Previous Japanese acknowledgments of responsibility for the sex slaves, including apologies and even offers of compensation, have fallen far short for the victims, their relatives and supporters, who since 1992 have held sometimes raucous lunchtime demonstrations every Wednesday outside Japan’s embassy in Seoul.  

The South Korean government’s advocacy for the women, meanwhile was belated and muted for decades after the war, complicated by its own failure to prosecute local officials who were complicit in sex slavery, among other war crimes, not to mention Japan’s long occupation of Korea, which predated World War Two by forty years.

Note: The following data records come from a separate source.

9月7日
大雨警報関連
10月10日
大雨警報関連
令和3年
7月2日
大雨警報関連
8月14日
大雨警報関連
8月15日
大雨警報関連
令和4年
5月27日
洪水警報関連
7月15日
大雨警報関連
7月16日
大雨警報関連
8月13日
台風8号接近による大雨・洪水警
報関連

Even today, many South Koreans maintain some admiration, however begrudging, for Japan’s culture and its technological and even military triumphs—especially over the West. After the war, Washington strung the two together in a Cold War alliance against communist China, the Soviet Union and Moscow-backed North Korea. Criticism of Japanese war crimes was discouraged.

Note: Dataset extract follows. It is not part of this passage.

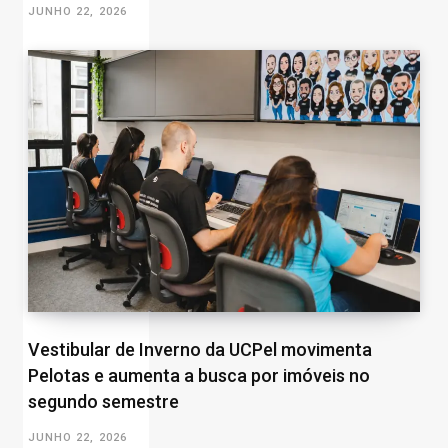
JUNHO 22, 2026
Vestibular de Inverno da UCPel movimenta
Pelotas e aumenta a busca por imóveis no
segundo semestre
JUNHO 22, 2026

“Korean society hasn’t taken any responsibility for this issue,” Yoon Mi-hyang, president of the Korean Council for the Women Drafted for Military Sexual Slavery by Japan, said through an interpreter at the museum on November 19.

All the more reason, said the frail, but still combative, Kim Bok-dong, that pressure be kept on Japan.
“All of us,” she said through an interpreter, “must fight against these Japanese bastards.”